§ Task statement: Lines before the one containing "T108, owner: 马慧 -> 朱平" are left out; return that line and every line after it exactly, through the end of the data below.

(Source data)
┌──

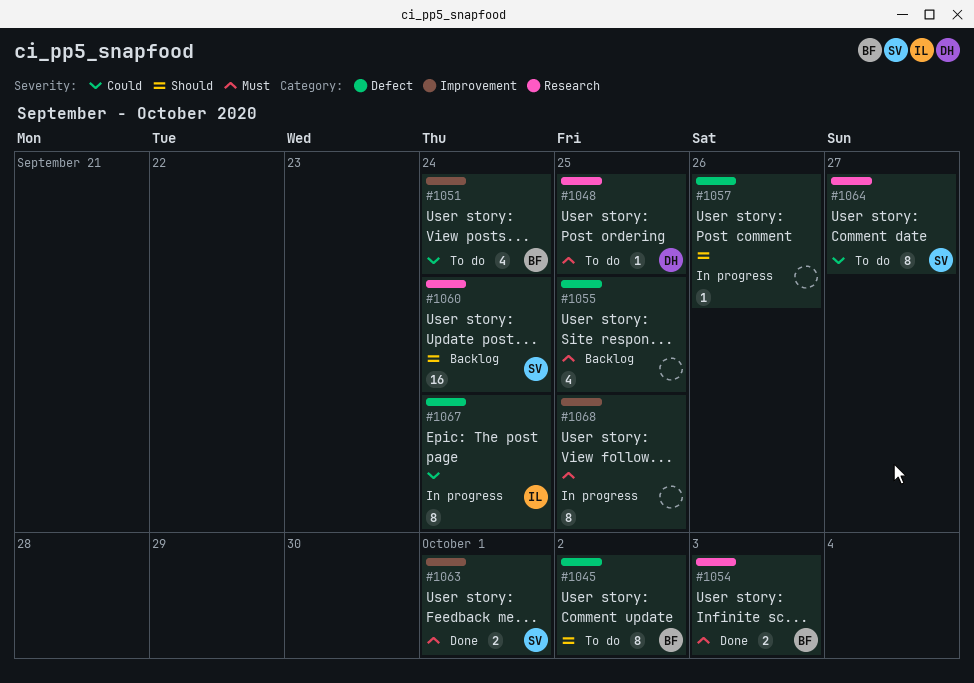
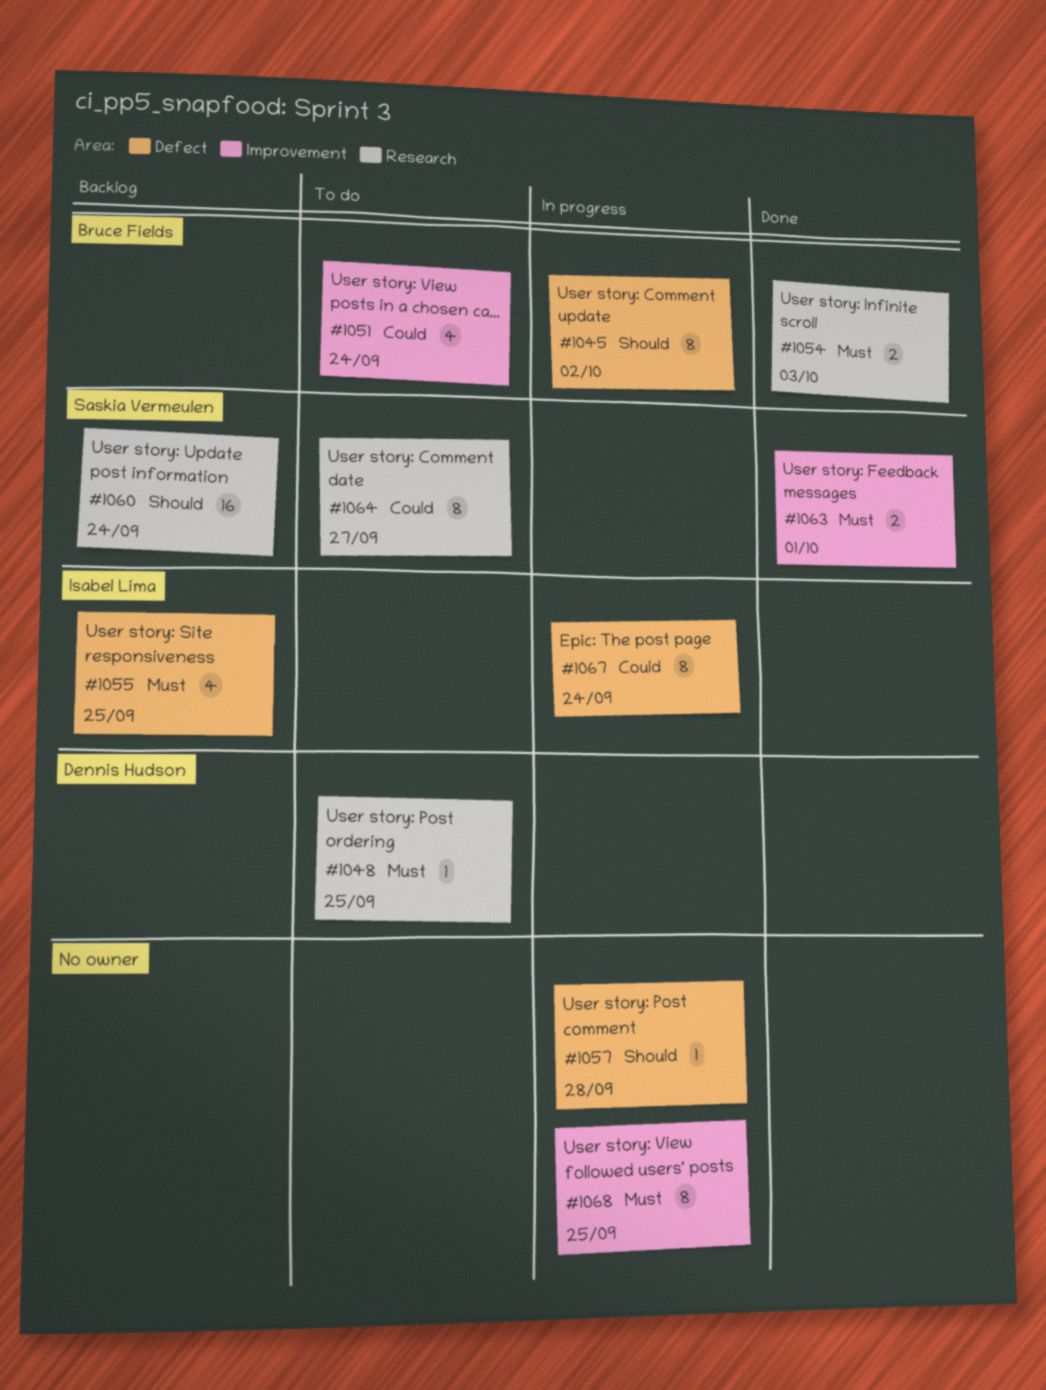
#1045, status: To do -> In progress
#1055, owner: none -> Isabel Lima
#1057, due: Sep 26 -> Sep 28

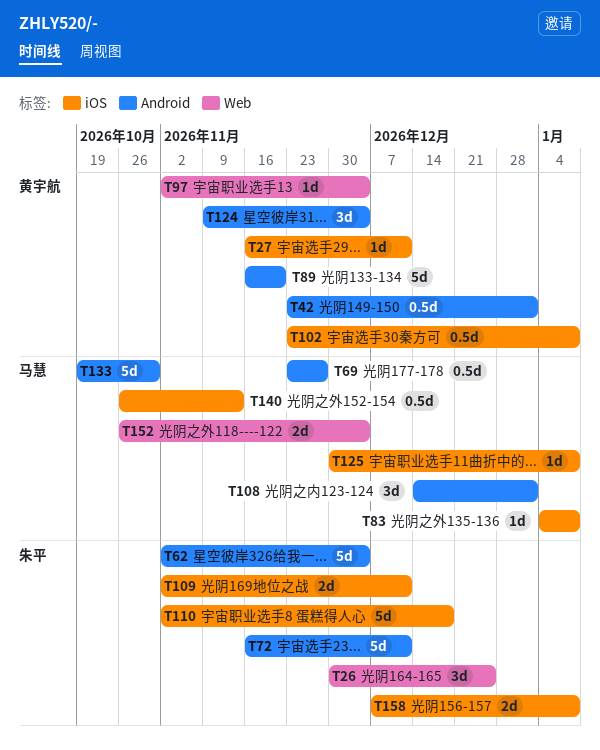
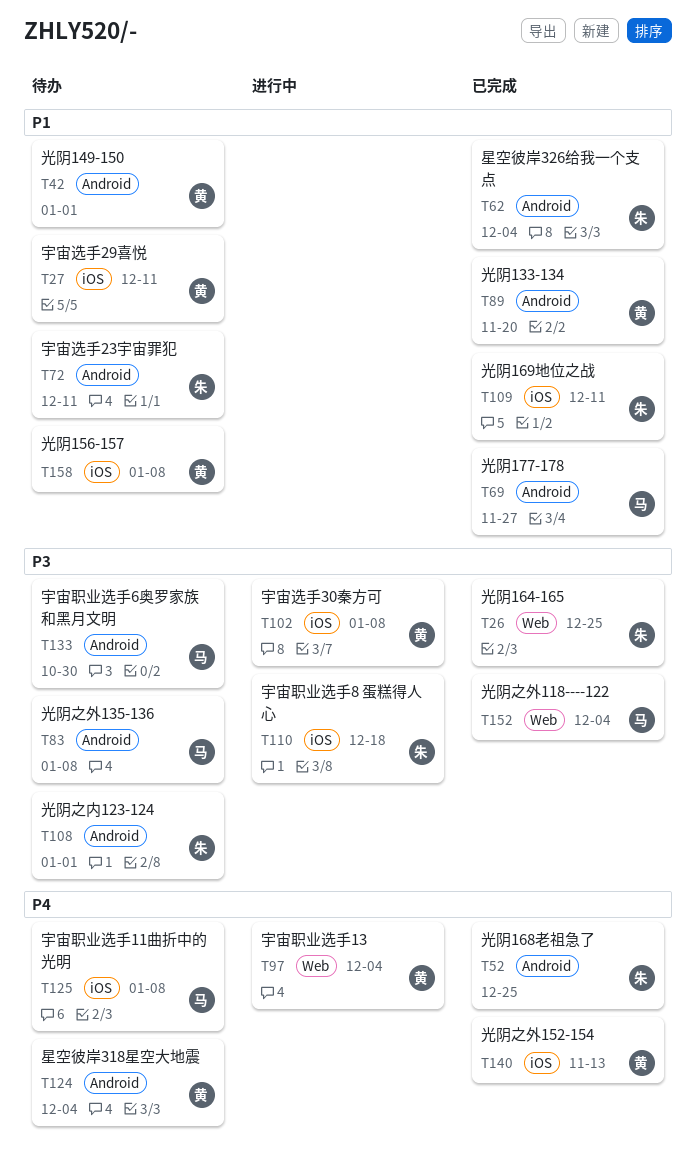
T52: none -> present
T83, label: iOS -> Android
T108, owner: 马慧 -> 朱平
T140, owner: 马慧 -> 黄宇航
T158, owner: 朱平 -> 黄宇航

└──

§ Answer:
T108, owner: 马慧 -> 朱平
T140, owner: 马慧 -> 黄宇航
T158, owner: 朱平 -> 黄宇航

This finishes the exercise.